Dr. Stephen Jones is a Sydney-based video artist of long standing and now a curator working on the history of art and technology in Australia. His recent book on the first generation of the electronic arts in Australia Synthetics: Aspects of Art & Technology in Australia, 1956 – 1975 is published by MIT Press. Stephen originally trained in Systems Theory at the Australian National University (ANU) and his work uses the systems approach as its basis. He is an experienced electronic engineer having developed equipment ranging from analogue video synthesizers to DVD synchronizers, and builds interactive installation devices for artists. Stephen worked with pioneer organisations such as Bush Video (1974-5), the Paddington Video Access Centre (1976-978), as well as providing technical support for many major exhibitions. From 1983 to 1992 he was the video-maker for the electronic music band ‘Severed Heads’


(1)  Stephen Jones, Synthetics: Aspects of Art and Technology in Australia, 1956-1975. Cambridge, Massachusetts: MIT Press, (2011).

(2)  Donella H. Meadows, Dennis L. Meadows, Jorgen Randers and William W. Behrens III (eds), The Limits To Growth: A Report for The Club Of Rome’s project on the predicament of mankind. London: Earth Island, A Potomac Associates Book, (1972).

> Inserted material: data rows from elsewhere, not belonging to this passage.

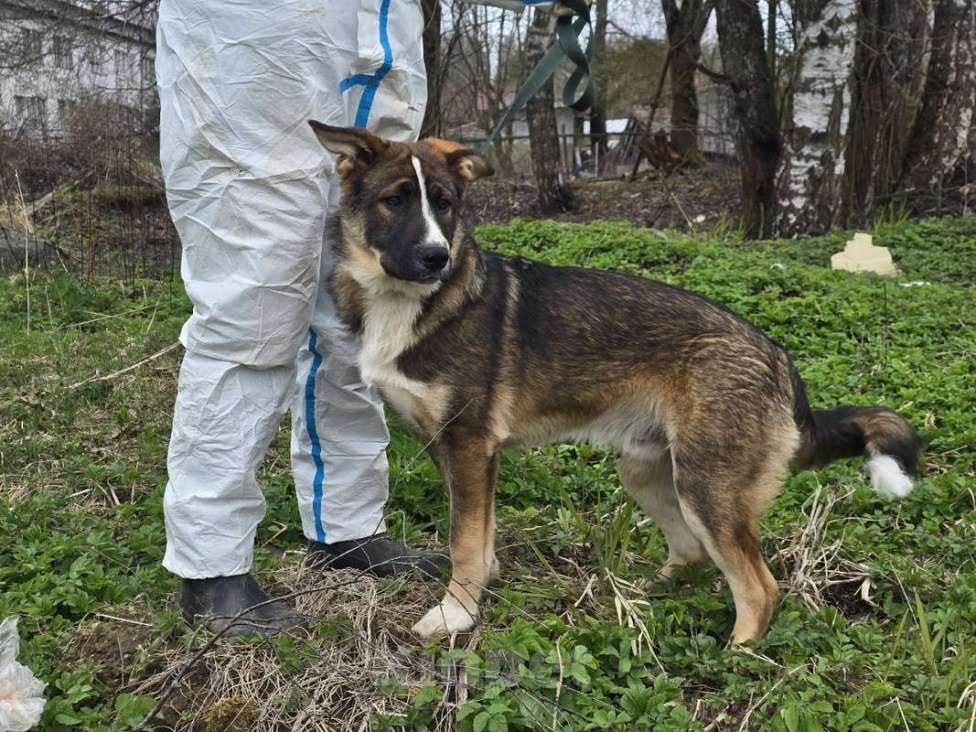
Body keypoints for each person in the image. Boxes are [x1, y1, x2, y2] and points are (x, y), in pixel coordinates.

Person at [157, 0, 562, 635]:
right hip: (258, 58)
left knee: (359, 325)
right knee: (249, 316)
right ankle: (211, 568)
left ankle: (345, 528)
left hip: (382, 51)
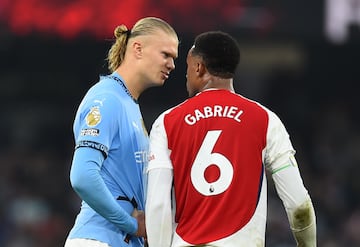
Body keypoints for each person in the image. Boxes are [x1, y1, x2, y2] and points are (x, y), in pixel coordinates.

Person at [145, 31, 316, 246]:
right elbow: (299, 205)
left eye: (187, 66)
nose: (186, 74)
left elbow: (158, 205)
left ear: (199, 67)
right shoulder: (265, 120)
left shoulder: (167, 123)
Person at [64, 17, 178, 247]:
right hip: (98, 240)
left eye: (173, 58)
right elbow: (83, 176)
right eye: (165, 55)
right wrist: (132, 225)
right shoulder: (106, 99)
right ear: (138, 48)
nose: (172, 65)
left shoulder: (127, 103)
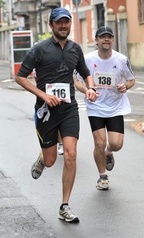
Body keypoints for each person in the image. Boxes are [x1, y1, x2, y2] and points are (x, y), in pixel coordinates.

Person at [15, 7, 97, 223]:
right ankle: (43, 159)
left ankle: (64, 206)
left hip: (69, 109)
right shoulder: (39, 49)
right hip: (46, 111)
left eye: (67, 22)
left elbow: (86, 73)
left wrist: (90, 88)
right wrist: (43, 95)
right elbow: (20, 77)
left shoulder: (75, 49)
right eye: (59, 22)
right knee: (52, 160)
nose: (63, 26)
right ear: (51, 25)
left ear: (70, 24)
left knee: (70, 154)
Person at [77, 26, 135, 190]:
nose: (106, 39)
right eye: (102, 37)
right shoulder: (88, 60)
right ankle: (102, 177)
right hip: (95, 106)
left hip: (115, 106)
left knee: (116, 144)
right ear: (96, 40)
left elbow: (131, 79)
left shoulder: (121, 60)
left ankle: (109, 153)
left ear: (112, 40)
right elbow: (76, 80)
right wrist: (87, 90)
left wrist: (126, 86)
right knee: (99, 143)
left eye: (109, 37)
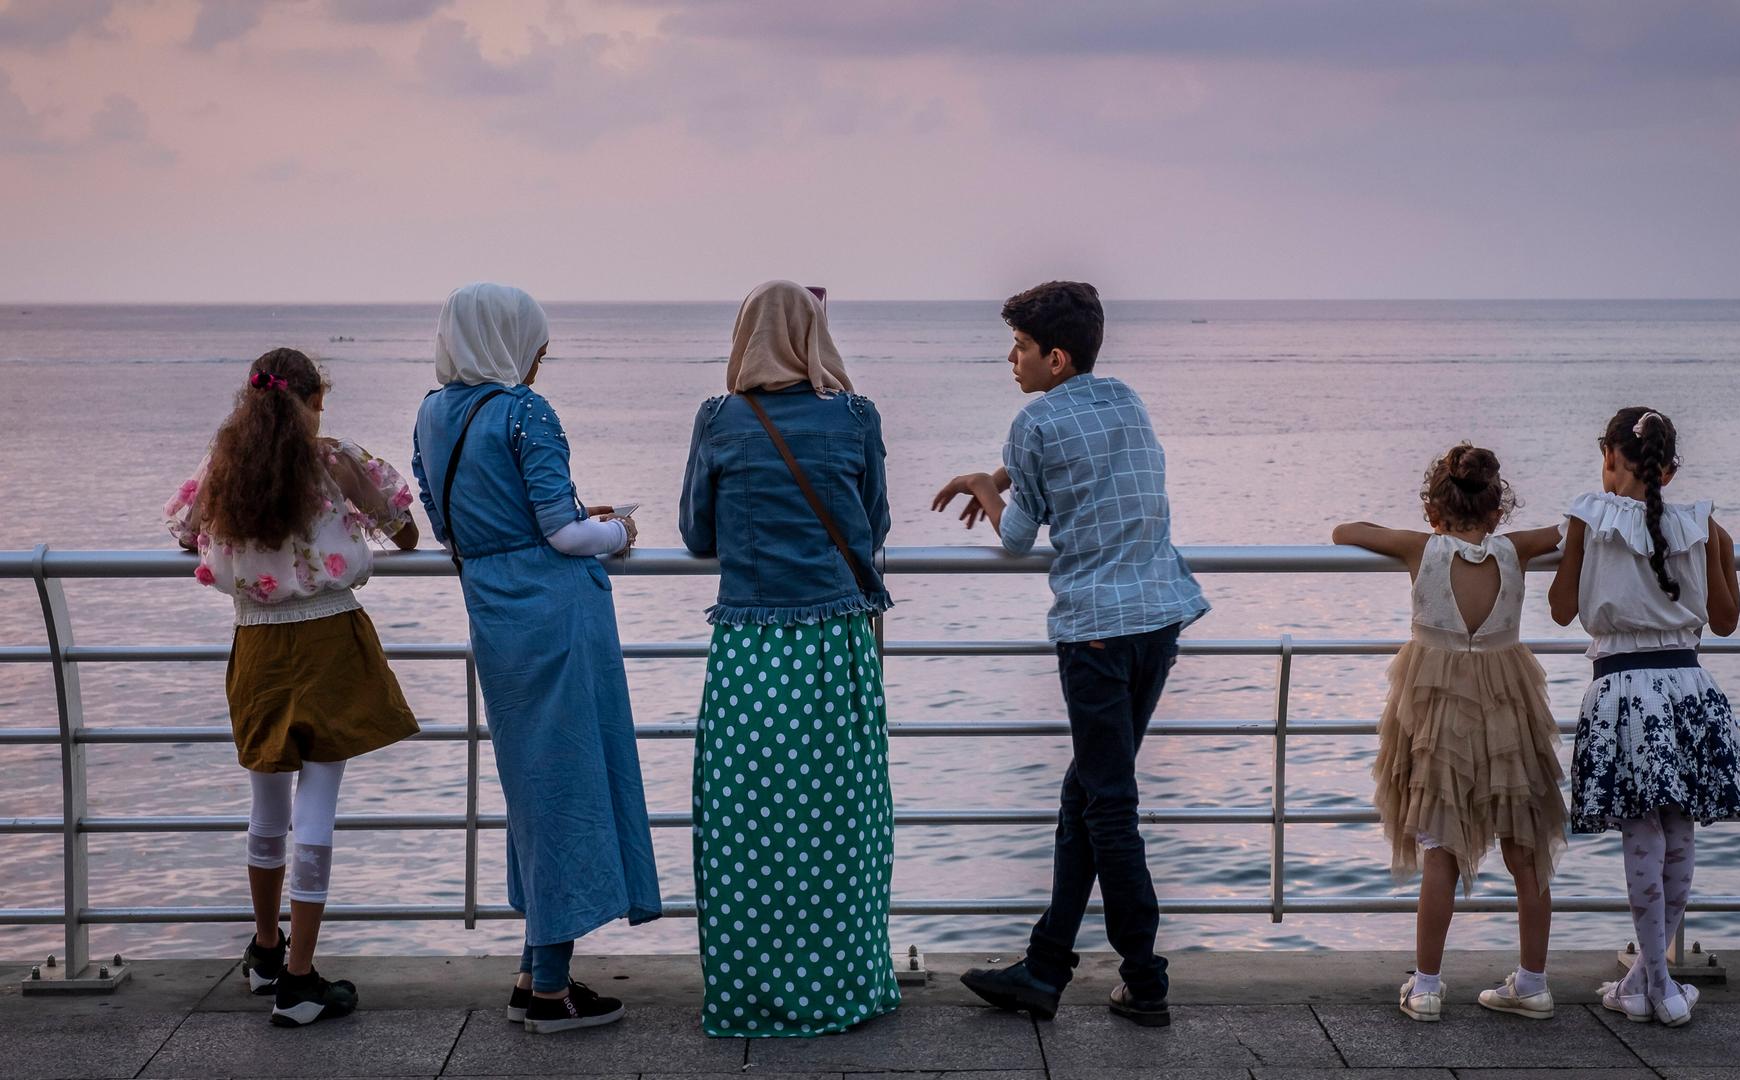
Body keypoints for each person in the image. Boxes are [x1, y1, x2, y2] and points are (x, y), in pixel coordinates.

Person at [933, 280, 1209, 1028]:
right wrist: (1002, 477)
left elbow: (1019, 536)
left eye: (1020, 349)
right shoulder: (1124, 400)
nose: (1010, 361)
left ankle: (1145, 979)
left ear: (1054, 358)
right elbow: (1081, 476)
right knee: (1085, 797)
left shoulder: (1032, 422)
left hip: (1094, 633)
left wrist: (980, 484)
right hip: (1159, 620)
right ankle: (1045, 968)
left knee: (1108, 807)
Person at [411, 282, 660, 1035]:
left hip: (492, 608)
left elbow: (447, 521)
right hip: (554, 614)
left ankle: (533, 970)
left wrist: (557, 524)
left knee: (536, 785)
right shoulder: (525, 411)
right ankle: (550, 988)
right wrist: (617, 532)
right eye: (536, 348)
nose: (539, 361)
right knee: (570, 786)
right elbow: (560, 531)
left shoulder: (429, 411)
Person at [164, 348, 420, 1027]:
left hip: (257, 644)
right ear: (311, 402)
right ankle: (301, 982)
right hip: (330, 640)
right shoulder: (336, 460)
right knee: (318, 805)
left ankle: (267, 951)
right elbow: (408, 533)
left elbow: (182, 532)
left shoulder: (225, 465)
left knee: (266, 803)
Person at [679, 280, 899, 1038]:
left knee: (748, 830)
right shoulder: (855, 416)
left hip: (749, 652)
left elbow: (696, 534)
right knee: (839, 825)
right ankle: (841, 987)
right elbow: (874, 524)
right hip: (834, 648)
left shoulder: (719, 420)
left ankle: (752, 995)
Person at [1331, 444, 1567, 1023]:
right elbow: (1563, 532)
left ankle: (1429, 985)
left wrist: (1419, 529)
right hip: (1509, 705)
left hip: (1438, 713)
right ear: (1496, 511)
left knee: (1438, 847)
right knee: (1525, 848)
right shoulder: (1517, 549)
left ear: (1435, 511)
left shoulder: (1422, 549)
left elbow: (1344, 531)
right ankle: (1533, 982)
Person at [1550, 406, 1740, 1028]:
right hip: (1689, 686)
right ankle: (1650, 981)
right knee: (1678, 832)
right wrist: (1721, 549)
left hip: (1623, 688)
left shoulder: (1589, 516)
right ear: (1668, 469)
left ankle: (1657, 986)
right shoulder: (1703, 524)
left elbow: (1562, 608)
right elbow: (1724, 621)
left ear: (1612, 457)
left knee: (1641, 835)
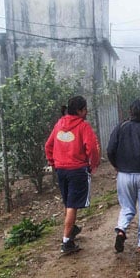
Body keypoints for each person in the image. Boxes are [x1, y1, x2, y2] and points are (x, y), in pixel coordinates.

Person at [45, 95, 100, 253]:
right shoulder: (83, 126)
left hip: (61, 170)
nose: (86, 111)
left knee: (68, 203)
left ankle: (71, 229)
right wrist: (93, 164)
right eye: (85, 109)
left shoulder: (59, 124)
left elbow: (48, 145)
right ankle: (67, 242)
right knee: (72, 205)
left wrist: (53, 162)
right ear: (79, 110)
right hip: (77, 170)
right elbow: (92, 148)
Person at [107, 99, 140, 254]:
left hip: (123, 175)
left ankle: (121, 230)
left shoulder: (120, 127)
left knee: (126, 207)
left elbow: (110, 150)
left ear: (129, 112)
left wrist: (116, 165)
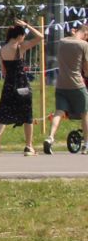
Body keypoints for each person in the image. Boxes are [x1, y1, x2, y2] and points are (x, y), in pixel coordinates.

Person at [0, 20, 37, 156]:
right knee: (27, 115)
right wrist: (27, 25)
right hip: (22, 84)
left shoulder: (2, 49)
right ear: (19, 36)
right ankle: (29, 146)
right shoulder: (19, 47)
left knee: (4, 114)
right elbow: (40, 37)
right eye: (23, 35)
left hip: (9, 85)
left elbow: (4, 71)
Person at [45, 20, 88, 155]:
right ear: (85, 33)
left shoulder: (62, 42)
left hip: (61, 84)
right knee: (85, 112)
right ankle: (86, 144)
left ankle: (50, 137)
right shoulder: (83, 44)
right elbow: (86, 68)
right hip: (76, 84)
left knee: (59, 112)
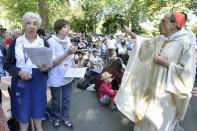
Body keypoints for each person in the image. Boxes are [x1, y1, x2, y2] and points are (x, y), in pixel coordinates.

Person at [114, 11, 196, 131]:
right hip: (150, 89)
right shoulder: (161, 39)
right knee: (143, 122)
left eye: (163, 21)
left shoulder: (186, 43)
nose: (159, 24)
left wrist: (166, 63)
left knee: (157, 125)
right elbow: (144, 43)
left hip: (166, 98)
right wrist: (129, 32)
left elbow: (187, 73)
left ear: (175, 25)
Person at [4, 12, 49, 131]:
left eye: (35, 23)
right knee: (23, 120)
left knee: (38, 117)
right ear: (23, 25)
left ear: (38, 26)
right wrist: (18, 72)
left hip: (38, 82)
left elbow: (48, 66)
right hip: (20, 83)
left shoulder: (44, 43)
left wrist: (45, 69)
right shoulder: (16, 42)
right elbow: (8, 65)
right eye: (28, 23)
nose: (31, 26)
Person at [47, 19, 76, 129]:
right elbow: (52, 63)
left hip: (68, 75)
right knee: (56, 100)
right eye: (65, 27)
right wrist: (67, 53)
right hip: (56, 77)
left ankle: (65, 118)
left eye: (68, 27)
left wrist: (74, 65)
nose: (67, 29)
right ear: (58, 29)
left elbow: (71, 57)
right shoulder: (51, 42)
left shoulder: (68, 40)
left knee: (66, 99)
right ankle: (56, 118)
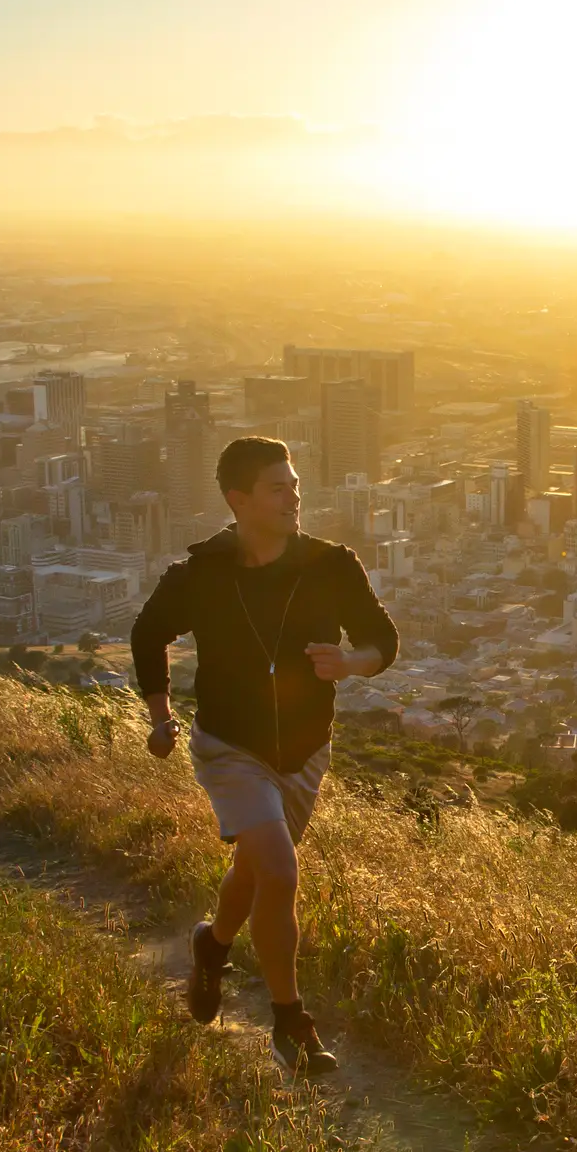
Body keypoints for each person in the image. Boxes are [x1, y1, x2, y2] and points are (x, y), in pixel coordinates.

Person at [130, 436, 397, 1076]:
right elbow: (148, 633)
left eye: (295, 486)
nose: (293, 497)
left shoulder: (333, 566)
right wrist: (161, 715)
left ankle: (211, 946)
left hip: (306, 752)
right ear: (238, 500)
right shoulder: (201, 574)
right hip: (230, 748)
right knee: (278, 870)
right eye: (278, 488)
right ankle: (289, 1023)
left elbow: (381, 638)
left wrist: (353, 663)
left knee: (254, 873)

(3)   Stephen Jones, “Philippa Cullen: Dancing the Music”, Leonardo Music Journal, vol.14, (2004), 64-73.

(4)   Annemarie Jonson, “Jon McCormack: Booting Fantasia,” Art & Text, no.56, 27-29.

(5)   Paul Brown, Charlie Gear, Nicholas Lambert and Catherine Mason (eds), White Heat, Cold Logic. Cambridge, Massachusetts: MIT Press, (2008), chapters 8 & 9.

(6)  G. Spencer Brown, Laws of Form. London: George Allen and Unwin, (1969), 1.

(7)   C. Shannon and W. Weaver, The Mathematical Theory of Communication. Urbana, Illinois: University of Illinois Press (1949).

(8)  Donald M. MacKay, Information, Mechanism and Meaning. Cambridge, Mass.: The M.I.T. Press (1969).

(9)   Mitchell Whitelaw, “Art Against Information”, this volume.

(10)   D.V. Rogers, “Interpretations of Data from the Seismic Field,” this volume.

(11) Pierre Proske, “Data, Art and Sustainability”, this volume.